To amend the Communications Act of 1934 to narrow the scope of the limitation on liability provided under section 230 of that Act, and for other purposes.


IN THE HOUSE OF REPRESENTATIVES

October 2, 2020

Mr. Gosar (for himself and Ms. Gabbard) introduced the following bill; which was referred to the Committee on Energy and Commerce


A BILL

To amend the Communications Act of 1934 to narrow the scope of the limitation on liability provided under section 230 of that Act, and for other purposes.

Be it enacted by the Senate and House of Representatives of the United States of America in Congress assembled,

SECTION 1. Short title.

This Act may be cited as the “Don’t Push My Buttons Act”.

SEC. 2. Limitation on immunity.

Section 230(c) of the Communications Act of 1934 (47 U.S.C. 230(c)) is amended by adding at the end the following:

“(3) EXCEPTION.—

“(A) IN GENERAL.—Notwithstanding any other provision of this subsection, and subject to subparagraph (B) of this paragraph, the protection provided under paragraph (1) or (2) shall not apply with respect to a provider of an interactive computer service that—

“(i) collects information regarding the habits, preferences, or beliefs of a user of the service; and

“(ii) uses an automated function to deliver content to the user described in clause (i) that corresponds with the habits, preferences, or beliefs identified as a result of the action taken under that clause with respect to that user.
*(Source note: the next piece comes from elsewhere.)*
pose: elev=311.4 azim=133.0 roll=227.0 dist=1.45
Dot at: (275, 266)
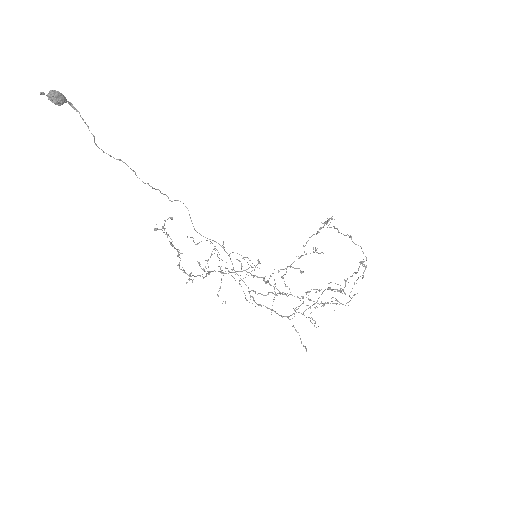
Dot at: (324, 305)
“(B) APPLICABILITY.—Subparagraph (A) shall not apply to a situation in which—

“(i) a user of an interactive computer service uses an automated function to deliver content to that user; or

“(ii) subject to subparagraph (C), a user of an interactive computer service knowingly and intentionally elects to receive the content described in subparagraph (A)(ii).

“(C) BURDEN OF PROOF.—A provider of an interactive computer service shall have the burden of proving by clear and convincing evidence under subparagraph (B)(ii) that a user of the interactive computer service knowingly and intentionally elected to receive the content described in subparagraph (A)(ii).”.